As markets quake and stock prices fall, investors increasingly are betting that the Federal Reserve will not raise interest rates this year.
The next Fed meeting is scheduled for September 16-17. The Dow Jones industrial average jumped 619 points, and the Standard & Poor’s 500 index surged 3.9 percent – its best performance in nearly four years. Barclays said Monday it now believes the Fed will raise rates next March, rather than in September. Regardless of whether that could really happen, the talk does point to how pessimistic investors are feeling about a slowing global economy.
Market correction or sustained decline? Given his high rank, if Fischer signals that the Fed should wait, September looks very unlikely. But many are speculating about what the central bank may do. “Accordingly the odds of a September rate hike have just dropped further, and we have to push our forecast for the first move to December“. Lockhart said he thinks investments and wages in the U.S. will pick up. “Every time I get nervous I walk down the hall to our chief economist and he’s been as solid as a rock all year saying there is zero evidence of a recession looking out through 2016″.
He said that the hike would be a gradual process in which raters would remain low “for quite some time”.
The Fed hasn’t increased its benchmark interest rate in almost a decade.
Dudley added he “hoped” rates will be raised before the end of the year. “The Fed does not have to do the job”.
‘At this moment of fragility, raising rates risks tipping some part of the financial system into crisis, with unpredictable and unsafe results’.
At a press conference following a speech on the regional economic outlook in Buffalo on Wednesday morning, New York Fed president and CEO William C. Dudley expressed the idea that a rate hike at September’s Federal Open Market Committee meeting seemed “less compelling” than it was a few weeks ago following the turbulent stock market activity earlier in the week.
Traders see a 28 per cent probability that the Fed will raise its target next month, according to data compiled by Bloomberg.
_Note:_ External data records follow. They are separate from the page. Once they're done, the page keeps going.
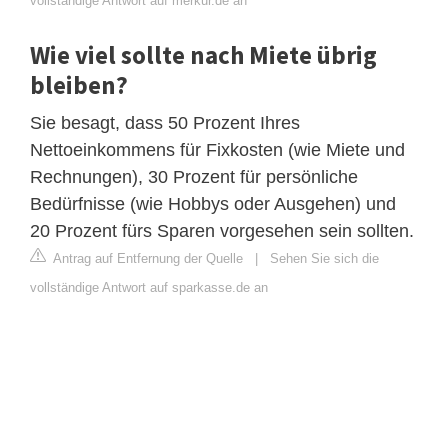
vollständige Antwort auf merkur.de an
Wie viel sollte nach Miete übrig
bleiben?
Sie besagt, dass 50 Prozent Ihres
Nettoeinkommens für Fixkosten (wie Miete und
Rechnungen), 30 Prozent für persönliche
Bedürfnisse (wie Hobbys oder Ausgehen) und
20 Prozent fürs Sparen vorgesehen sein sollten.
Antrag auf Entfernung der Quelle
|
Sehen Sie sich die
vollständige Antwort auf sparkasse.de an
Many FOMC members will want to see whether the recent moves in financial markets reflect greater weakness overseas than is now apparent in available macroeconomic data… El-Erian, meanwhile, predicted the first step toward normalizing interest rates was shifting to December. There are significant questions about the Fed moving to boost the cost of borrowing in the U.S.as China’s economy has run into trouble and as financial markets have suffered significant losses.
Generally, the short-term reaction to any dovish talk out of the Fed is positive for the stock market but is this a psychological phenomenon or something that is backed up by actual market returns?